Tree Work - Snapped Willow

Discussion in 'Landscape Maintenance' started by Darryl G, Apr 24, 2011.

  1. Darryl G

    Darryl G Inactive
    Messages: 9,500

    I went to check on a property I do the mowing and spring/fall cleanups on to find that a relatively small Willow had snapped off and was laying in the lawn. This is a summer home for my customer so they were unaware of it. We exchanged voice mails and I was given the go-ahead to clean it up.

    They're the type of people that never ask the price of anything and I'm always fair with them. Usually I just bill on a time & materials basis. The thing is that I really don't do much of this type of work, but I did used to work as a groundman for a tree service so it's well within my ability.

    What I'm really wondering is whether you guys charge more for tree work since there is a bit more skill and danger involved than most other types of maintenance work. I also know that you're not going to get a tree service out to do anything in my area for under $500.

    Here's some what's this job worth...cut up, cleaned up and hauled away/disposed of. I've got about 3 hours into it including travel time and dump time. I'm thinking $225 labor and $75 for hauling/dispo so $300. I really don't think they'd find anyone to do it for less than that. Fair?

    BTW, I used a wheelbarrow to wheel the wood right up onto my dump trailer...I thought that was pretty clever/efficient. And I didn't do that plow damage to the lawn...the neighbor's plow guy did.

    Dupont Willow 001.jpg

    Dupont Willow 002.jpg

    Dupont Willow 004.jpg

    Dupont Willow 005.jpg

    Dupont Willow 007.jpg
  2. Dr.NewEarth

    Dr.NewEarth LawnSite Bronze Member
    Messages: 1,476

    I think you're fair and have done a good job. That appears to be a pretty bad break.

    Your clients will appreciate your pictures in their e-mail.

Excerpted data:
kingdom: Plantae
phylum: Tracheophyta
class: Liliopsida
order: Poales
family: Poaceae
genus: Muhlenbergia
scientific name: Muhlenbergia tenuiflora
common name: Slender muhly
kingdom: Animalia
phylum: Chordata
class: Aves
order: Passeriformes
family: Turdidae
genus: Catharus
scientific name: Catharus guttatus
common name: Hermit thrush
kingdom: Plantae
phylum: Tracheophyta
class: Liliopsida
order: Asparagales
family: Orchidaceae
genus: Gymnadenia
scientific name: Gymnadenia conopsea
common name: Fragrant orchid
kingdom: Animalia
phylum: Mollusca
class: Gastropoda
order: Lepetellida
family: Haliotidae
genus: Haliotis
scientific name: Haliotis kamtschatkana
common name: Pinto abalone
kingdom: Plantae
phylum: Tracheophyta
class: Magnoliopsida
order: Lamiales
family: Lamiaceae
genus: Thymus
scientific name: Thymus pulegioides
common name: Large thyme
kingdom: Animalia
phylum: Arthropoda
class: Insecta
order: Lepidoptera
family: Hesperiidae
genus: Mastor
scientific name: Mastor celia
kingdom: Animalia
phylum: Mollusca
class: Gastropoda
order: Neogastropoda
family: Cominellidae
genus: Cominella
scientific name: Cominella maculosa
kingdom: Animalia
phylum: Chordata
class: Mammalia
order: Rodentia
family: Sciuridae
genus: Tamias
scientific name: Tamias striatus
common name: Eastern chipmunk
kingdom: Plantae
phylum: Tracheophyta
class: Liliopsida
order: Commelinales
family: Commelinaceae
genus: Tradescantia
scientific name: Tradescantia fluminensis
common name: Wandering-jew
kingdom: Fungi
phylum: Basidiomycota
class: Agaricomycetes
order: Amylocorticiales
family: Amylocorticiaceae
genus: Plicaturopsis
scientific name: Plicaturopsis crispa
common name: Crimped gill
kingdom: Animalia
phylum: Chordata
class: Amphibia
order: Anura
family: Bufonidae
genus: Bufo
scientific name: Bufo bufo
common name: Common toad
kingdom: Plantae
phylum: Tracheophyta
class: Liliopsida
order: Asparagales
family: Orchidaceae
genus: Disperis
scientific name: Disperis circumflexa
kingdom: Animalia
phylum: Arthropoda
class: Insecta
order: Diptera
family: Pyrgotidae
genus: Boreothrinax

Things to do:
A) In the forum thread about the snapped willow, how much does Darryl G propose to charge for labor?
B) List every image file name that appears in the forum thread about the snapped willow.
C) Repeat the part of the forum thread about the snapped willow between "Here's some what's" and "plow guy did.", inclusive.

Task-by-task outputs:
A) $225

B)
Dupont Willow 001.jpg
Dupont Willow 002.jpg
Dupont Willow 004.jpg
Dupont Willow 005.jpg
Dupont Willow 007.jpg

C)
Here's some what's this job worth...cut up, cleaned up and hauled away/disposed of. I've got about 3 hours into it including travel time and dump time. I'm thinking $225 labor and $75 for hauling/dispo so $300. I really don't think they'd find anyone to do it for less than that. Fair?

    BTW, I used a wheelbarrow to wheel the wood right up onto my dump trailer...I thought that was pretty clever/efficient. And I didn't do that plow damage to the lawn...the neighbor's plow guy did.